Как славно бывает
иногда ошибиться в прогнозе. К счастью, изложенный мной сценарий чрезвычайщины, вполне
правдоподобный, не состоялся. У старого медведя выпали зубы. Не
столь важно, недостало боевого духа или ближнее окружение сумело
убедить его, что нет уверенности в дееспособности управления или
что сатрапы откажутся подчиняться. Важен факт впервые Президент
согнул выю перед неумолимостью
фактов.
Возможно, впрочем и такое: господин
Примаков премьер на три месяца. Это не так дурно для Двора уж тем, что выдвижение
его в преемники маловероятно, и поднакопив силенок наш Президент, ничего и никому
не прощающий, найдёт-таки способ отмщения обидчикам. Так или иначе, но по
теперешним временам мысли у нас коротенькие сто дней
и так кажутся безмерно долгим сроком. Любопытнее сам феномен достигнутого
компромисса, каковой отнюдь не входит в стандартный свод национальных доблестей.
Лет двадцать назад меня озадачила концовка не помню уж чьего австралийского романа:
две дамы латентной лесбийской ориентации постигают истину и, оценивая отношение
к ним общества, одна из них произносит we are those whom they compromise. Подумайте,
какой длинной и неуклюжей фразой пришлось бы передать это по-русски: мы те,
за чей счёт они идут на компромисс. Занятно то, что более сложный и длинный глагол
"компрометировать" вживился в русский язык чуть ли не при Елизавете Петровне, а вот глагола "компромировать" не случилось.
Поздняя конструкция "идти на компромисс" самой своей природой выражает некий трагизм
- на компромисс идут как на плаху. Большевистская специфическая этика, как известно,
отнесла компромисс к числу смертных грехов, и уже советская эпоха отпечатала и
гнев и презрение к всякого рода соглашению в сугубо позитивной трактовке прилагательного
"бескомпромиссный". Бог его знает, может, Максим Соколов,
размышлявший в газете о тех странностях бытия, которые заставили его признать
за критикой власти со стороны КПРФ немалую долю достоверности, и впрямь попал
в точку. В кои-то веки слово "компромисс" и, более того, компромиссное деяние,
кажется, оказались на вооружении у наследников борцов со всякими компромиссами.

- - - - - - -

- _Что сделать_
Как продолжить заметку о компромиссе после её последнего предложения? Напишите это продолжение.

Собранные данные
- - - - - - -

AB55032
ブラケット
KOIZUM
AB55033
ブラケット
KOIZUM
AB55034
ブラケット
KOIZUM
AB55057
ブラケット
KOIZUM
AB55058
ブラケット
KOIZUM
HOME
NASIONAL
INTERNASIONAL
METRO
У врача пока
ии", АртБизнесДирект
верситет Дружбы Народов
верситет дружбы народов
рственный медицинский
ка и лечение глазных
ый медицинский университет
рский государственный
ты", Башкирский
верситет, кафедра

- - - - - - -

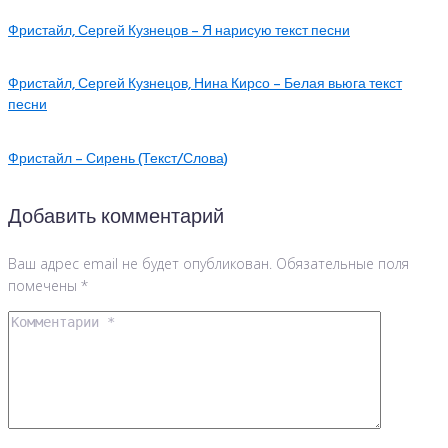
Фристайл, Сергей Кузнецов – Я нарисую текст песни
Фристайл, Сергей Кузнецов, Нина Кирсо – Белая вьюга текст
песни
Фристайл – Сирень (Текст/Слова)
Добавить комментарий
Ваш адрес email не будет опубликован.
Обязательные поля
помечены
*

- - - - - - -

- _Ответ_
Если это на самом деле так, то нечто может меняться, и разговоры о социалдемократичности
нынешней КПРФ-ной верхушки не так уж лишены смысла. Всякому человеку, всё ещё пребывающему в здравом уме, понятно сегодня, что поле для маневра у любого властвующего
сжалось до узенькой дорожки между сциллами и харибдами. Увы, абсолютное большинство
по-прежнему верит, что Земля плоская, и в этом отношении грустно-забавны рассуждения
досужих публицистов о карточной системе и т.п. Для того, чтобы такую систему не
просто декретировать, но ввести (чтобы карточки "отоваривались" хоть чем-то),
нужны запасы, которых в необходимом объеме у центральной власти нет и не предвидится.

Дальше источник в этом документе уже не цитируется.